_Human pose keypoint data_

╔══

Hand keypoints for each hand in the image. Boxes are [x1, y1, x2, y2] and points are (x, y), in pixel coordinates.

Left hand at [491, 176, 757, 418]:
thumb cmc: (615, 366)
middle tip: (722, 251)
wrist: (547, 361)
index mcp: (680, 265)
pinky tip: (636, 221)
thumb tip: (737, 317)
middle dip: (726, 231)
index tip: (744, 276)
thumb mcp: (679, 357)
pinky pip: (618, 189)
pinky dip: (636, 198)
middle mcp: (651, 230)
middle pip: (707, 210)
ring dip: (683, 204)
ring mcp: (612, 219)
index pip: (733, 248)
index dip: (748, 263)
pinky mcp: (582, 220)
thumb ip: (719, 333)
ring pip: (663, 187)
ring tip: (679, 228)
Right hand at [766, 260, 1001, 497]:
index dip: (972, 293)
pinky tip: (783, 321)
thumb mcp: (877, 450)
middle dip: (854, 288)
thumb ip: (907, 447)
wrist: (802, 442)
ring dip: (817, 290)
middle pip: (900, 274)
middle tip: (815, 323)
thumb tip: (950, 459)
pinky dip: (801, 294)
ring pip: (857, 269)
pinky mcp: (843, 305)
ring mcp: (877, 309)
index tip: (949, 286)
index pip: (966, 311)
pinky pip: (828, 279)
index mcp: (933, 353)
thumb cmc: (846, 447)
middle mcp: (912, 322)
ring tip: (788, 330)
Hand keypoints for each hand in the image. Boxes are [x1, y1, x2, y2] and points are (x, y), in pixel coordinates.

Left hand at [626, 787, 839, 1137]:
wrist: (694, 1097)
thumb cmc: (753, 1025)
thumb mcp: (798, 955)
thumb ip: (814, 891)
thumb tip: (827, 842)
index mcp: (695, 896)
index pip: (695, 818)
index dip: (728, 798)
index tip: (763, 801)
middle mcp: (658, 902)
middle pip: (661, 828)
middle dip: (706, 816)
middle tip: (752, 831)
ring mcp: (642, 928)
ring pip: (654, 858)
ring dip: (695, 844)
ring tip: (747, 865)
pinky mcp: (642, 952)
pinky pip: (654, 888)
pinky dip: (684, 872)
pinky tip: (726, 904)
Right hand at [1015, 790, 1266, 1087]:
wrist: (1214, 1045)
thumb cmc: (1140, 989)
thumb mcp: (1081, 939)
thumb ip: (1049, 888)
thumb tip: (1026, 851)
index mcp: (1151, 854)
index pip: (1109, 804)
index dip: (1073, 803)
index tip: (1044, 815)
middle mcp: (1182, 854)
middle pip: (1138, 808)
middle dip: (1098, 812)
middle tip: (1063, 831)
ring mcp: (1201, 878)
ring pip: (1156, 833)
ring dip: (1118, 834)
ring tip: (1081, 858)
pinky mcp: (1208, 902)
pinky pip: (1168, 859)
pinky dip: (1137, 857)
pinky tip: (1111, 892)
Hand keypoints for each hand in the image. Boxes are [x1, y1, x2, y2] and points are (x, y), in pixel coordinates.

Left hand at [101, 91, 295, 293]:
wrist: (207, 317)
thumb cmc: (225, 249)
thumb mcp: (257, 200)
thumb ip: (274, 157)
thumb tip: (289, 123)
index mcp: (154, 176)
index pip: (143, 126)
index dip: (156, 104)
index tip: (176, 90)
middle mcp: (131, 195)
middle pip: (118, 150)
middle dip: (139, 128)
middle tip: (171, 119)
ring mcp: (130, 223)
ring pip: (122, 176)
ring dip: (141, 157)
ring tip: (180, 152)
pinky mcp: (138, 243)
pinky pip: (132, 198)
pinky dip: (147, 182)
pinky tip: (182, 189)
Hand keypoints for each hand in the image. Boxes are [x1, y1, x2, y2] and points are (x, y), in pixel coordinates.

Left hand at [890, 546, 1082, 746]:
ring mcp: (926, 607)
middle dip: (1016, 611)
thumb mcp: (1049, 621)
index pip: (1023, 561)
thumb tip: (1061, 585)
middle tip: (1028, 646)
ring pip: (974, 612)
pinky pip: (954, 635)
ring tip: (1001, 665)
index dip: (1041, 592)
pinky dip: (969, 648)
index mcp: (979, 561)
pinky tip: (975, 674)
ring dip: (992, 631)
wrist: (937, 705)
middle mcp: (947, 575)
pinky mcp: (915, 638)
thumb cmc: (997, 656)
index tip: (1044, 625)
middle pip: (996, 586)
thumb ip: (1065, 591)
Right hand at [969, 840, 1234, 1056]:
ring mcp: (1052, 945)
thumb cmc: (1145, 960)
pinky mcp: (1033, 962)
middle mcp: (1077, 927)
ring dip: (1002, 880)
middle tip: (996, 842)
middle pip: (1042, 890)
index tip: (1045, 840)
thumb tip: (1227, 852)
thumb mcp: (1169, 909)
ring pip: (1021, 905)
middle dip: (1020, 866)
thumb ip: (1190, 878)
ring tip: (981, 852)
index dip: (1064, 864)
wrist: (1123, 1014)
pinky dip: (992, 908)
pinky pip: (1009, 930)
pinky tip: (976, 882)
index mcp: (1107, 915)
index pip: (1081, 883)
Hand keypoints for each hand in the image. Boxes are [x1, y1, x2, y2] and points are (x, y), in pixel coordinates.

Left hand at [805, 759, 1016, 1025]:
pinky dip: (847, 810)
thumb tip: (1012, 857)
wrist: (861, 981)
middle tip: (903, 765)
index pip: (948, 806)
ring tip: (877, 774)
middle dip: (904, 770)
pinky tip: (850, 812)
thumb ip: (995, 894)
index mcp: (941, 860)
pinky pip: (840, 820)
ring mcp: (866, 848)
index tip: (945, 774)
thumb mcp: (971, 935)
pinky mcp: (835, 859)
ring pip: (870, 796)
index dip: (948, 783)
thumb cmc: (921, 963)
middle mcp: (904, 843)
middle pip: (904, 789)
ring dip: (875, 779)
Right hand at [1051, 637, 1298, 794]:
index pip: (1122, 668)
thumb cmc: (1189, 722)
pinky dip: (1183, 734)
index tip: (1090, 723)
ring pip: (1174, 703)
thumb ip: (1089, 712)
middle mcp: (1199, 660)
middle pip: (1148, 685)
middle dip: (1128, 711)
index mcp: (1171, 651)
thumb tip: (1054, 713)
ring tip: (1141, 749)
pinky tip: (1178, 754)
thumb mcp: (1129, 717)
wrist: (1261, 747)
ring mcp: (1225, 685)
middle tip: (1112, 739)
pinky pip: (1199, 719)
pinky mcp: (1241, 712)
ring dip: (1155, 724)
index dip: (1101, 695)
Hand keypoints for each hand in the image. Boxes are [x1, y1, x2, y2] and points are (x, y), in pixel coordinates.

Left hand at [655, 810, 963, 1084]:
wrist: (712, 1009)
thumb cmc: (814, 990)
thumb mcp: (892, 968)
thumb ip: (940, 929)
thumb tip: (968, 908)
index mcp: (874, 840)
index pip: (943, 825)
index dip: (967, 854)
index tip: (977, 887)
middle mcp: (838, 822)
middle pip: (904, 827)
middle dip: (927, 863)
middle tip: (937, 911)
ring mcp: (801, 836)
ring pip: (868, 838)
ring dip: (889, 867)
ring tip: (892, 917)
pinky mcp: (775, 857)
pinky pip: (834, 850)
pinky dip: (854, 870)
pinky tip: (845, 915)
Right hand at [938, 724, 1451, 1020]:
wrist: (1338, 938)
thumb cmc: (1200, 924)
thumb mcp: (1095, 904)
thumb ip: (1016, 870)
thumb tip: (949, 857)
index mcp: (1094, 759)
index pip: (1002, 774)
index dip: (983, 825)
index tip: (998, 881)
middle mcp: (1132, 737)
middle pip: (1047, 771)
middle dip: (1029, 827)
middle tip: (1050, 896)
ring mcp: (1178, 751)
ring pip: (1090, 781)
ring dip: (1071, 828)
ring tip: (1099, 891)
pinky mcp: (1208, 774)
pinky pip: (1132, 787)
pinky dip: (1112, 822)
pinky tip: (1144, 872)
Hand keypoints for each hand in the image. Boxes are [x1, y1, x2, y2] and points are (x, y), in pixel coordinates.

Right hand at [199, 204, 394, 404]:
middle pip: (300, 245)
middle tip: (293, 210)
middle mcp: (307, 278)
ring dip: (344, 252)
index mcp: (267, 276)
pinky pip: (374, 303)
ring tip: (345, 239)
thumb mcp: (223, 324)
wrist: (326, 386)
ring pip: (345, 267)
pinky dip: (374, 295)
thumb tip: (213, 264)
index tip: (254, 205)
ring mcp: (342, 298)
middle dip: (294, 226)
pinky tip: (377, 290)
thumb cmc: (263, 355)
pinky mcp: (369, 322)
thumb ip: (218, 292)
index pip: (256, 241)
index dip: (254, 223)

╚══

_EXERCISE BRIEF_
Among the lines above, repeat exactly those from the line with "ring pip: (663, 187)" to the line with "index tip: (1044, 815)", counting both ends.

_WRITTEN RESPONSE_
ring pip: (663, 187)
ring tip: (679, 228)
Right hand at [766, 260, 1001, 497]:
index dip: (972, 293)
pinky tip: (783, 321)
thumb mcp: (877, 450)
middle dip: (854, 288)
thumb ip: (907, 447)
wrist: (802, 442)
ring dip: (817, 290)
middle pip: (900, 274)
middle tip: (815, 323)
thumb tip: (950, 459)
pinky dip: (801, 294)
ring pip: (857, 269)
pinky mcp: (843, 305)
ring mcp: (877, 309)
index tip: (949, 286)
index pip: (966, 311)
pinky pip: (828, 279)
index mcp: (933, 353)
thumb cmc: (846, 447)
middle mcp: (912, 322)
ring tip: (788, 330)
Hand keypoints for each hand in the image. Boxes are [x1, y1, x2, y2] and points are (x, y), in pixel coordinates.

Left hand at [626, 787, 839, 1137]:
wrist: (694, 1097)
thumb cmc: (753, 1025)
thumb mcp: (798, 955)
thumb ip: (814, 891)
thumb tip: (827, 842)
index mcp: (695, 896)
index pip: (695, 818)
index dip: (728, 798)
index tip: (763, 801)
middle mcp: (658, 902)
middle pip: (661, 828)
middle dip: (706, 816)
middle tip: (752, 831)
ring mcp: (642, 928)
ring pip: (654, 858)
ring dip: (695, 844)
ring tip: (747, 865)
pinky mcp: (642, 952)
pinky pip: (654, 888)
pinky dip: (684, 872)
pinky tip: (726, 904)
Right hand at [1015, 790, 1266, 1087]:
wrist: (1214, 1045)
thumb cmc: (1140, 989)
thumb mcp: (1081, 939)
thumb ip: (1049, 888)
thumb tip: (1026, 851)
index mcp: (1151, 854)
index pip: (1109, 804)
index dip: (1073, 803)
index tip: (1044, 815)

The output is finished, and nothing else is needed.